* _Try it_
Render the text read from all nine items below as one numbered list, with one line per entry and blank lines left out. Leave the pictures out of your answer.
[[ Source records, beginning ]]
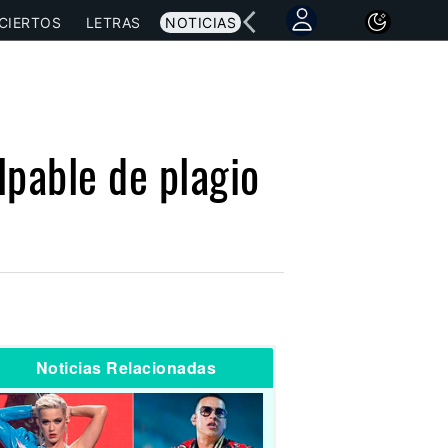
CIERTOS
LETRAS
NOTICIAS
lpable de plagio
Noticias Relacionadas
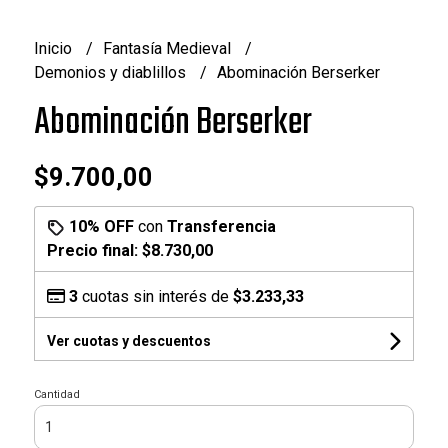
Inicio
Fantasía Medieval
Demonios y diablillos
Abominación Berserker
Abominación Berserker
$9.700,00
10% OFF
con
Transferencia
Precio final:
$8.730,00
3
cuotas sin interés de
$3.233,33
Ver cuotas y descuentos
Cantidad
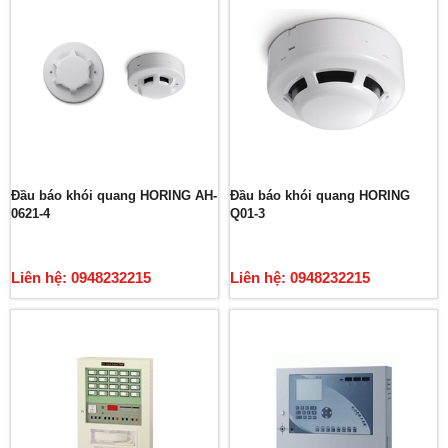
Đầu báo khói quang HORING AH-
Đầu báo khói quang HORING
0621-4
Q01-3
Liên hệ: 0948232215
Liên hệ: 0948232215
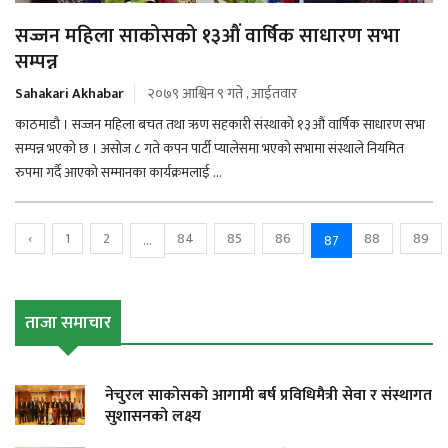
सज्जन महिला साकोसको १३औं वार्षिक साधारण सभा
सम्पन्न
Sahakari Akhabar
२०७९ आश्विन ९ गते , आईतवार
काठमाडौ । सज्जन महिला बचत तथा ऋण सहकारी संस्थाको १३औं वार्षिक साधारण सभा
सम्पन्न भएको छ । असोज ८ गते कपन पार्टी प्यालेसमा भएको सभामा संस्थाले नियमित
रुपमा गर्दै आएको सम्मानका कार्यक्रमलाई ...
‹
1
2
84
85
86
88
89
...
87
ताजा समाचार
नेचुरल साकोसको आगामी बर्ष प्रविधिमैत्री सेवा र संस्थागत
सुशासनको लक्ष्य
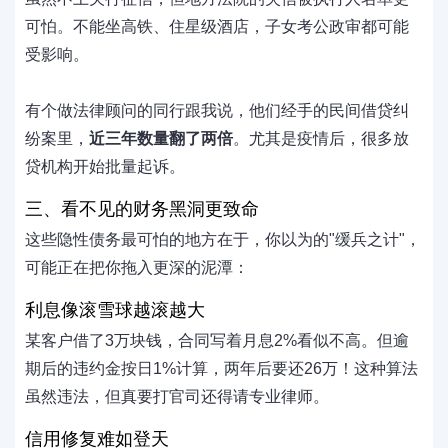
可怕。不能坐高铁、住星级酒店，子女考公政审都可能
受影响。
有个做法律顾问的同行跟我说，他们经手的民间借贷纠
纷案里，
近三年数量翻了两倍
。尤其是疫情后，很多放
贷机构开始批量起诉。
三、看不见的财务黑洞更致命
这些隐性债务最可怕的地方在于，你以为的"缓兵之计"，
可能正在把你拖入更深的泥潭：
利息像滚雪球越滚越大
某客户借了3万块钱，合同写着月息2%看似不高。但逾
期后的违约金按日1%计算，两年后要还26万！这种算法
虽然违法，但真要打官司还得请专业律师。
信用修复难如登天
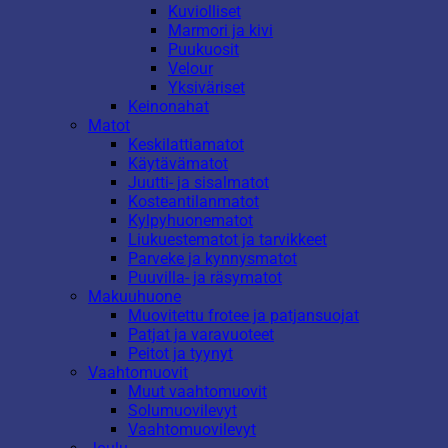
Kuviolliset
Marmori ja kivi
Puukuosit
Velour
Yksiväriset
Keinonahat
Matot
Keskilattiamatot
Käytävämatot
Juutti- ja sisalmatot
Kosteantilanmatot
Kylpyhuonematot
Liukuestematot ja tarvikkeet
Parveke ja kynnysmatot
Puuvilla- ja räsymatot
Makuuhuone
Muovitettu frotee ja patjansuojat
Patjat ja varavuoteet
Peitot ja tyynyt
Vaahtomuovit
Muut vaahtomuovit
Solumuovilevyt
Vaahtomuovilevyt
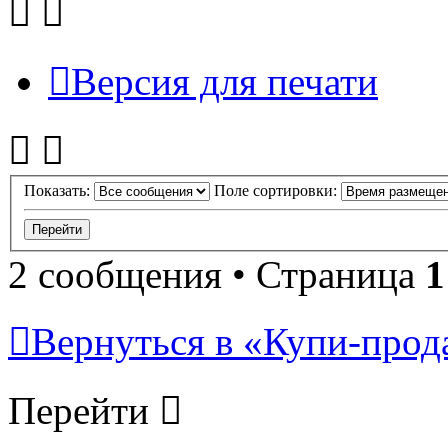
Версия для печати
Показать:
Поле сортировки:
2 сообщения • Страница
1
Вернуться в «Купи-прода
Перейти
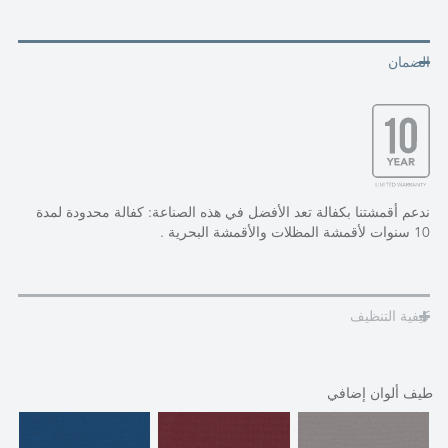
الضمان
ندعم أقمشتنا بكفالة تعد الأفضل في هذه الصناعة: كفالة محدودة لمدة
10 سنوات لأقمشة المظلات والأقمشة البحرية .
كيفية التنظيف
طيف ألوان إضافي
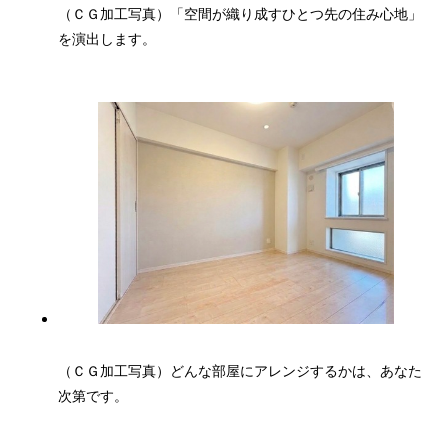
（ＣＧ加工写真）「空間が織り成すひとつ先の住み心地」
を演出します。
（ＣＧ加工写真）どんな部屋にアレンジするかは、あなた
次第です。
[[ Source records, end ]]
* _Problem solution_
1. CIERTOS
2. LETRAS
3. NOTICIAS
4. lpable de plagio
5. Noticias Relacionadas
6. Inicio
7. Fantasía Medieval
8. Demonios y diablillos
9. Abominación Berserker
10. Abominación Berserker
11. $9.700,00
12. 10% OFF
13. con
14. Transferencia
15. Precio final:
16. $8.730,00
17. 3
18. cuotas sin interés de
19. $3.233,33
20. Ver cuotas y descuentos
21. Cantidad
22. Đầu báo khói quang HORING AH-
23. Đầu báo khói quang HORING
24. 0621-4
25. Q01-3
26. Liên hệ: 0948232215
27. Liên hệ: 0948232215
28. सज्जन महिला साकोसको १३औं वार्षिक साधारण सभा
29. सम्पन्न
30. Sahakari Akhabar
31. २०७९ आश्विन ९ गते , आईतवार
32. काठमाडौ । सज्जन महिला बचत तथा ऋण सहकारी संस्थाको १३औं वार्षिक साधारण सभा
33. सम्पन्न भएको छ । असोज ८ गते कपन पार्टी प्यालेसमा भएको सभामा संस्थाले नियमित
34. रुपमा गर्दै आएको सम्मानका कार्यक्रमलाई ...
35. ‹
36. 1
37. 2
38. 84
39. 85
40. 86
41. 88
42. 89
43. ...
44. 87
45. ताजा समाचार
46. नेचुरल साकोसको आगामी बर्ष प्रविधिमैत्री सेवा र संस्थागत
47. सुशासनको लक्ष्य
48. 可怕。不能坐高铁、住星级酒店，子女考公政审都可能
49. 受影响。
50. 有个做法律顾问的同行跟我说，他们经手的民间借贷纠
51. 纷案里，
52. 近三年数量翻了两倍
53. 。尤其是疫情后，很多放
54. 贷机构开始批量起诉。
55. 三、看不见的财务黑洞更致命
56. 这些隐性债务最可怕的地方在于，你以为的"缓兵之计"，
57. 可能正在把你拖入更深的泥潭：
58. 利息像滚雪球越滚越大
59. 某客户借了3万块钱，合同写着月息2%看似不高。但逾
60. 期后的违约金按日1%计算，两年后要还26万！这种算法
61. 虽然违法，但真要打官司还得请专业律师。
62. 信用修复难如登天
63. Kuviolliset
64. Marmori ja kivi
65. Puukuosit
66. Velour
67. Yksiväriset
68. Keinonahat
69. Matot
70. Keskilattiamatot
71. Käytävämatot
72. Juutti- ja sisalmatot
73. Kosteantilanmatot
74. Kylpyhuonematot
75. Liukuestematot ja tarvikkeet
76. Parveke ja kynnysmatot
77. Puuvilla- ja räsymatot
78. Makuuhuone
79. Muovitettu frotee ja patjansuojat
80. Patjat ja varavuoteet
81. Peitot ja tyynyt
82. Vaahtomuovit
83. Muut vaahtomuovit
84. Solumuovilevyt
85. Vaahtomuovilevyt
86. Версия для печати
87. Показать:
88. Поле сортировки:
89. 2 сообщения • Страница
90. 1
91. Вернуться в «Купи-прода
92. Перейти
93. الضمان
94. ندعم أقمشتنا بكفالة تعد الأفضل في هذه الصناعة: كفالة محدودة لمدة
95. 10 سنوات لأقمشة المظلات والأقمشة البحرية .
96. كيفية التنظيف
97. طيف ألوان إضافي
98. （ＣＧ加工写真）「空間が織り成すひとつ先の住み心地」
99. を演出します。
100. （ＣＧ加工写真）どんな部屋にアレンジするかは、あなた
101. 次第です。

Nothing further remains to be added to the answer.